BEGIN

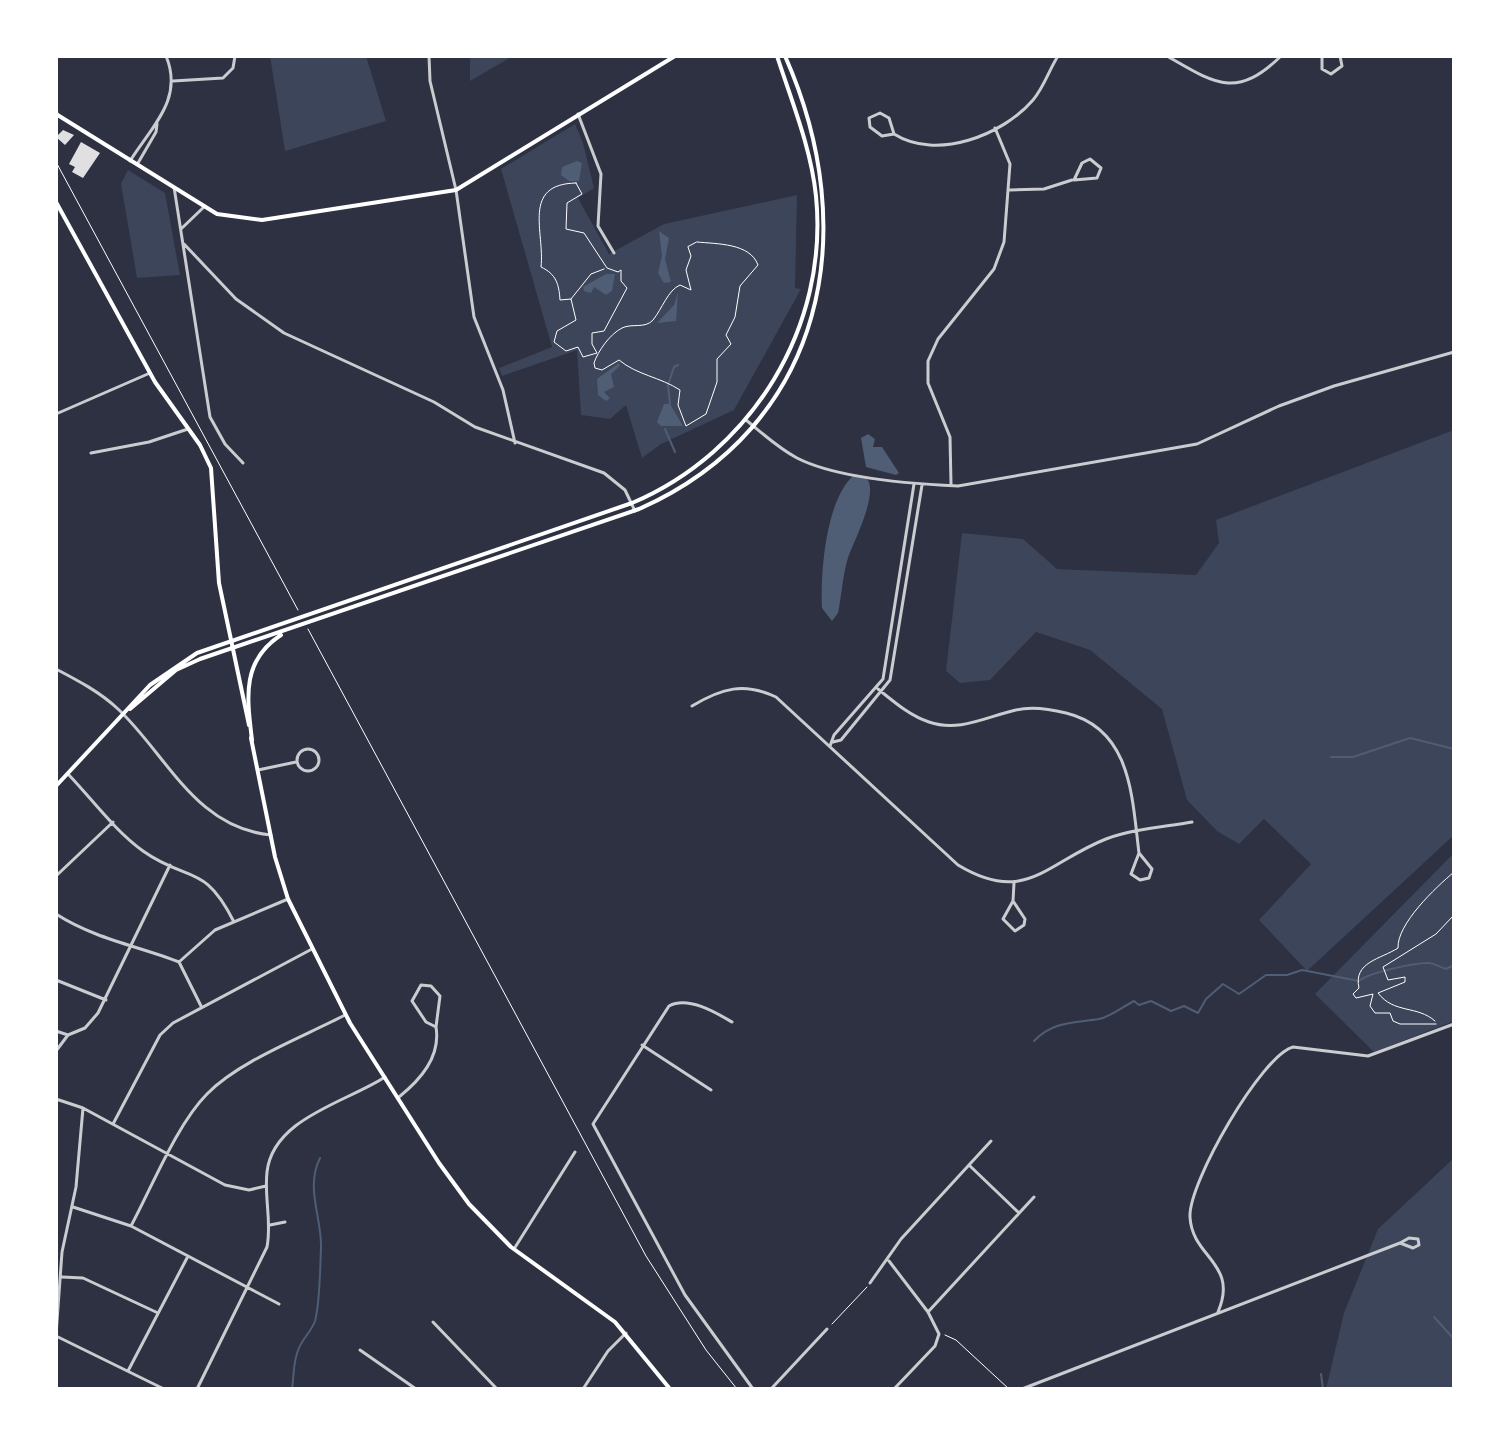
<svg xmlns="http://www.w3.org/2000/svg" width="1510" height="1445" font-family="Figtree,sans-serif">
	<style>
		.green { fill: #3c4559 }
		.water { fill: #4f5d75 }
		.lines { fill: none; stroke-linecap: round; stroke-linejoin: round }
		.stream { stroke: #4f5d75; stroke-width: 2 }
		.building { fill: #e0e0e3 }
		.path { stroke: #fff; stroke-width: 1 }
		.minor { stroke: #caccd0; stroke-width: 3 }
		.secondary { stroke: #fff; stroke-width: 4 }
		.primary { stroke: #fff; stroke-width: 4 }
	</style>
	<rect width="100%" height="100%" fill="#2d3142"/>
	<path class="green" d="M270,56H366L386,121L285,151Z
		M470,56H513L470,81Z
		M575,124L583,143L594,188L578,198L609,254L664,224L797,195L795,288L801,289L734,410L661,444L642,458L626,405L610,419L581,415L577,350L502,376L499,368L552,347L501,169Z
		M128,170L165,193L180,275L137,278L121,184Z
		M1454,430V835L1307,971L1259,920L1311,864L1264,819L1239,844L1217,831L1187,800L1162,709L1090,650L1036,632L990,680L960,683L946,671L962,533L1023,539L1057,569L1196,575L1219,543L1216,520Z
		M1454,853V1021L1374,1052L1315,994Z
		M1454,1158V1389H1326L1344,1313L1378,1229Z"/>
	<path class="water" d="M577,161L582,163L579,181H569L561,175L562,167Z
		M659,231L669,238L665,259L671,282L664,283L658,273L662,256Z
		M606,274H615L612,291L606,295L594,287L591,293L584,291L583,287Z
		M678,292L676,321L657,323L674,305Z
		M619,363L620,366L611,374L614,387L604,392L610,398L606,401L598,395L597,379Z
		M664,404H670L683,426H661L657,422Z
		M868,434L875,439L873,447H882L899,473L896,475L866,467L861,438Z
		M853,476L867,479C878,491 857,536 851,550C843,567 842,595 838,613L832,621L822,608C820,573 826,500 853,476Z"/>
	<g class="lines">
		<path class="stream" d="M670,404L668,385L674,367L678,365
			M665,429L675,452
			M1331,757H1353L1410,738L1454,749
			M1034,1041C1053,1021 1074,1023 1099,1019C1110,1017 1124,1006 1134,1001L1139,1005L1151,1001L1171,1011L1184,1006L1198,1013L1206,999L1223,984L1239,994L1266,975H1287L1302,970L1359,981C1368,973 1413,963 1428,963C1434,963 1440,967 1446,969L1454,965
			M1434,1317L1454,1339
			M1321,1374L1323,1389
			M292,1389C294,1376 293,1360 299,1348C303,1338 311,1332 315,1321C320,1303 320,1269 321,1248C322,1217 305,1188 320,1158"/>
	</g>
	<path class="building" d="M63,130L74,135L65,145L56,137Z
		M81,142L100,153L83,178L72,172L75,167L69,164Z"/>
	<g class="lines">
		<path class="path" d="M56,162L298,610
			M576,183L582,194L567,203L566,229L584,233L607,268L618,272L621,270V281L627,288L604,331L592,333V344L597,353L583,357L578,347L566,351L554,342L557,331L576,320L571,299L560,300C559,284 556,274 541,267C545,232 521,184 576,183Z
			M697,242C717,244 750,243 758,265L740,286L735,317L726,335L731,344L717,359V382L706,414L686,426L678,405L680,390C660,377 637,375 619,360L602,370L595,368L594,363C598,351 610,334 622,328C632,323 645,329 653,320C662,309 668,290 680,285L691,290L686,270L691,256L688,247Z
			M571,299L591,274L604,269
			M308,629L646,1256L706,1350L737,1389
			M1435,1021C1417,1005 1394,1014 1378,993L1405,982V977L1388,980L1383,967L1436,934L1454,915
			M1436,1024H1400L1393,1021L1390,1013H1375L1370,1006L1373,994L1356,998L1353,994L1359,988C1353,962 1381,959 1398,948C1397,924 1435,888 1454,872
			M832,1324L867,1287
			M945,1335L956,1340L1009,1389"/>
		<path class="minor" d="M429,56L430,81L456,190L474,317L503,390L515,443
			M1167,56C1214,83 1236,100 1281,56
			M1322,56V69L1331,74L1342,66L1340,56
			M173,81L223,78L233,68L235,56
			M56,106L57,115
			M880,113L889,118L894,134L882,136L870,127L869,118Z
			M578,114L601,174L598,226L614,253
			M894,134C937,161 1003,135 1033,100C1044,87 1049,70 1058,56
			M1090,159L1101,168L1097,178L1074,180L1082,163Z
			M130,161C152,126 184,99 166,56
			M138,163L156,132L157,124
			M174,187L210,417L225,444L243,463
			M1010,190L1044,189L1072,180
			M182,228L205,206
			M184,244L236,299L284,333L434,402L475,427L604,473L625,490L635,511
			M56,414L150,373
			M746,420C762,433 778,448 797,458C836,478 913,484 958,486L1197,444L1279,406L1334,386L1454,352
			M91,453L149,442L188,429
			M951,484L950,437L928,383V361L938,339L994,269L1004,242L1010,164L995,128
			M56,669C77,680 100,692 118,709C167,755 195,828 271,835
			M878,689C893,701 910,716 929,722C958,732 984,718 1012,711C1028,706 1050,709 1066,713C1132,729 1132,798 1139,853
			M692,706C722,688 744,682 776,697L958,865C1026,906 1047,862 1106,839C1133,829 1164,827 1192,822
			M833,742L841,740L890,680L922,485
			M830,746L834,735L883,679L914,484
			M297 760a11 11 0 1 1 22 0a11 11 0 1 1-22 0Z
			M258,770L296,762
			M68,774C92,799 115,831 143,851C188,883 204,862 234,922
			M1139,853L1152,869L1149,878L1140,880L1131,874Z
			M56,876L113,822
			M1013,901L1003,919L1015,931L1024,925L1025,919L1013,901L1014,883
			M56,914C95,939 138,946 179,962L201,1006
			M179,962L215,930L288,899
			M56,980L106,1000
			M421,985L431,986L440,996L436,1027L426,1022L412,1001Z
			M732,1022C715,1012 688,996 669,1006L593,1124L685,1295L753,1389
			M56,1031L68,1035
			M642,1045L711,1090
			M56,1051L68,1035L85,1028L98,1013L170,865
			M399,1097C420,1080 441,1057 436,1027
			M56,1099L83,1108L225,1185L249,1190L266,1186
			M113,1124L160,1035L173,1023L312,949
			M970,1166L1019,1213
			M73,1207L131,1226L279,1304
			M270,1225L285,1222
			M131,1226C152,1187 177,1124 207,1094C239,1061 303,1037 345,1015
			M1409,1238L1418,1239L1419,1245L1413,1248L1400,1243Z
			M514,1249L575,1152
			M889,1261L928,1312L939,1334L935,1346L894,1389
			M62,1277L83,1278L158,1313
			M870,1283L901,1239L991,1141
			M928,1312L1034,1197
			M1218,1312C1239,1263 1192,1258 1190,1217C1188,1183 1262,1055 1293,1047L1368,1056L1454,1024
			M433,1322L497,1389
			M56,1335L62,1252L76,1187L83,1108
			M56,1336L164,1389
			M360,1350L416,1389
			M128,1371L187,1258
			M197,1389L267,1247C272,1221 264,1198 267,1172C273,1118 347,1102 385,1077
			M583,1389L608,1351L626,1333
			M771,1389L827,1329
			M1022,1389L1400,1243"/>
		<path class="secondary" d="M56,114L217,214L262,220L456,190L675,56
			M56,202L155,382L200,445L211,468L219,583L249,725
			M251,738L275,857L288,899L350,1023L439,1163L469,1204L511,1247L615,1322L670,1389"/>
		<path class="primary" d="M130,709L176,670L200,659L639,509C826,426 863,231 785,56
			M252,740C247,698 241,661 281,635
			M56,786L150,685L197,653L632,503C752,452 829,327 816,196C811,148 792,102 777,56"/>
	</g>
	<rect width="1510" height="1445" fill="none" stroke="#ffffff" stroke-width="116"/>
</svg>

END

■ **ACTIVITY**
Wherever a picture appears in the material above, skip it and copy the rest without change.

■ **OUTPUT FOR THIS TASK**
<svg xmlns="http://www.w3.org/2000/svg" width="1510" height="1445" font-family="Figtree,sans-serif">
	<style>
		.green { fill: #3c4559 }
		.water { fill: #4f5d75 }
		.lines { fill: none; stroke-linecap: round; stroke-linejoin: round }
		.stream { stroke: #4f5d75; stroke-width: 2 }
		.building { fill: #e0e0e3 }
		.path { stroke: #fff; stroke-width: 1 }
		.minor { stroke: #caccd0; stroke-width: 3 }
		.secondary { stroke: #fff; stroke-width: 4 }
		.primary { stroke: #fff; stroke-width: 4 }
	</style>
	<rect width="100%" height="100%" fill="#2d3142"/>
	<path class="green" d="M270,56H366L386,121L285,151Z
		M470,56H513L470,81Z
		M575,124L583,143L594,188L578,198L609,254L664,224L797,195L795,288L801,289L734,410L661,444L642,458L626,405L610,419L581,415L577,350L502,376L499,368L552,347L501,169Z
		M128,170L165,193L180,275L137,278L121,184Z
		M1454,430V835L1307,971L1259,920L1311,864L1264,819L1239,844L1217,831L1187,800L1162,709L1090,650L1036,632L990,680L960,683L946,671L962,533L1023,539L1057,569L1196,575L1219,543L1216,520Z
		M1454,853V1021L1374,1052L1315,994Z
		M1454,1158V1389H1326L1344,1313L1378,1229Z"/>
	<path class="water" d="M577,161L582,163L579,181H569L561,175L562,167Z
		M659,231L669,238L665,259L671,282L664,283L658,273L662,256Z
		M606,274H615L612,291L606,295L594,287L591,293L584,291L583,287Z
		M678,292L676,321L657,323L674,305Z
		M619,363L620,366L611,374L614,387L604,392L610,398L606,401L598,395L597,379Z
		M664,404H670L683,426H661L657,422Z
		M868,434L875,439L873,447H882L899,473L896,475L866,467L861,438Z
		M853,476L867,479C878,491 857,536 851,550C843,567 842,595 838,613L832,621L822,608C820,573 826,500 853,476Z"/>
	<g class="lines">
		<path class="stream" d="M670,404L668,385L674,367L678,365
			M665,429L675,452
			M1331,757H1353L1410,738L1454,749
			M1034,1041C1053,1021 1074,1023 1099,1019C1110,1017 1124,1006 1134,1001L1139,1005L1151,1001L1171,1011L1184,1006L1198,1013L1206,999L1223,984L1239,994L1266,975H1287L1302,970L1359,981C1368,973 1413,963 1428,963C1434,963 1440,967 1446,969L1454,965
			M1434,1317L1454,1339
			M1321,1374L1323,1389
			M292,1389C294,1376 293,1360 299,1348C303,1338 311,1332 315,1321C320,1303 320,1269 321,1248C322,1217 305,1188 320,1158"/>
	</g>
	<path class="building" d="M63,130L74,135L65,145L56,137Z
		M81,142L100,153L83,178L72,172L75,167L69,164Z"/>
	<g class="lines">
		<path class="path" d="M56,162L298,610
			M576,183L582,194L567,203L566,229L584,233L607,268L618,272L621,270V281L627,288L604,331L592,333V344L597,353L583,357L578,347L566,351L554,342L557,331L576,320L571,299L560,300C559,284 556,274 541,267C545,232 521,184 576,183Z
			M697,242C717,244 750,243 758,265L740,286L735,317L726,335L731,344L717,359V382L706,414L686,426L678,405L680,390C660,377 637,375 619,360L602,370L595,368L594,363C598,351 610,334 622,328C632,323 645,329 653,320C662,309 668,290 680,285L691,290L686,270L691,256L688,247Z
			M571,299L591,274L604,269
			M308,629L646,1256L706,1350L737,1389
			M1435,1021C1417,1005 1394,1014 1378,993L1405,982V977L1388,980L1383,967L1436,934L1454,915
			M1436,1024H1400L1393,1021L1390,1013H1375L1370,1006L1373,994L1356,998L1353,994L1359,988C1353,962 1381,959 1398,948C1397,924 1435,888 1454,872
			M832,1324L867,1287
			M945,1335L956,1340L1009,1389"/>
		<path class="minor" d="M429,56L430,81L456,190L474,317L503,390L515,443
			M1167,56C1214,83 1236,100 1281,56
			M1322,56V69L1331,74L1342,66L1340,56
			M173,81L223,78L233,68L235,56
			M56,106L57,115
			M880,113L889,118L894,134L882,136L870,127L869,118Z
			M578,114L601,174L598,226L614,253
			M894,134C937,161 1003,135 1033,100C1044,87 1049,70 1058,56
			M1090,159L1101,168L1097,178L1074,180L1082,163Z
			M130,161C152,126 184,99 166,56
			M138,163L156,132L157,124
			M174,187L210,417L225,444L243,463
			M1010,190L1044,189L1072,180
			M182,228L205,206
			M184,244L236,299L284,333L434,402L475,427L604,473L625,490L635,511
			M56,414L150,373
			M746,420C762,433 778,448 797,458C836,478 913,484 958,486L1197,444L1279,406L1334,386L1454,352
			M91,453L149,442L188,429
			M951,484L950,437L928,383V361L938,339L994,269L1004,242L1010,164L995,128
			M56,669C77,680 100,692 118,709C167,755 195,828 271,835
			M878,689C893,701 910,716 929,722C958,732 984,718 1012,711C1028,706 1050,709 1066,713C1132,729 1132,798 1139,853
			M692,706C722,688 744,682 776,697L958,865C1026,906 1047,862 1106,839C1133,829 1164,827 1192,822
			M833,742L841,740L890,680L922,485
			M830,746L834,735L883,679L914,484
			M297 760a11 11 0 1 1 22 0a11 11 0 1 1-22 0Z
			M258,770L296,762
			M68,774C92,799 115,831 143,851C188,883 204,862 234,922
			M1139,853L1152,869L1149,878L1140,880L1131,874Z
			M56,876L113,822
			M1013,901L1003,919L1015,931L1024,925L1025,919L1013,901L1014,883
			M56,914C95,939 138,946 179,962L201,1006
			M179,962L215,930L288,899
			M56,980L106,1000
			M421,985L431,986L440,996L436,1027L426,1022L412,1001Z
			M732,1022C715,1012 688,996 669,1006L593,1124L685,1295L753,1389
			M56,1031L68,1035
			M642,1045L711,1090
			M56,1051L68,1035L85,1028L98,1013L170,865
			M399,1097C420,1080 441,1057 436,1027
			M56,1099L83,1108L225,1185L249,1190L266,1186
			M113,1124L160,1035L173,1023L312,949
			M970,1166L1019,1213
			M73,1207L131,1226L279,1304
			M270,1225L285,1222
			M131,1226C152,1187 177,1124 207,1094C239,1061 303,1037 345,1015
			M1409,1238L1418,1239L1419,1245L1413,1248L1400,1243Z
			M514,1249L575,1152
			M889,1261L928,1312L939,1334L935,1346L894,1389
			M62,1277L83,1278L158,1313
			M870,1283L901,1239L991,1141
			M928,1312L1034,1197
			M1218,1312C1239,1263 1192,1258 1190,1217C1188,1183 1262,1055 1293,1047L1368,1056L1454,1024
			M433,1322L497,1389
			M56,1335L62,1252L76,1187L83,1108
			M56,1336L164,1389
			M360,1350L416,1389
			M128,1371L187,1258
			M197,1389L267,1247C272,1221 264,1198 267,1172C273,1118 347,1102 385,1077
			M583,1389L608,1351L626,1333
			M771,1389L827,1329
			M1022,1389L1400,1243"/>
		<path class="secondary" d="M56,114L217,214L262,220L456,190L675,56
			M56,202L155,382L200,445L211,468L219,583L249,725
			M251,738L275,857L288,899L350,1023L439,1163L469,1204L511,1247L615,1322L670,1389"/>
		<path class="primary" d="M130,709L176,670L200,659L639,509C826,426 863,231 785,56
			M252,740C247,698 241,661 281,635
			M56,786L150,685L197,653L632,503C752,452 829,327 816,196C811,148 792,102 777,56"/>
	</g>
	<rect width="1510" height="1445" fill="none" stroke="#ffffff" stroke-width="116"/>
</svg>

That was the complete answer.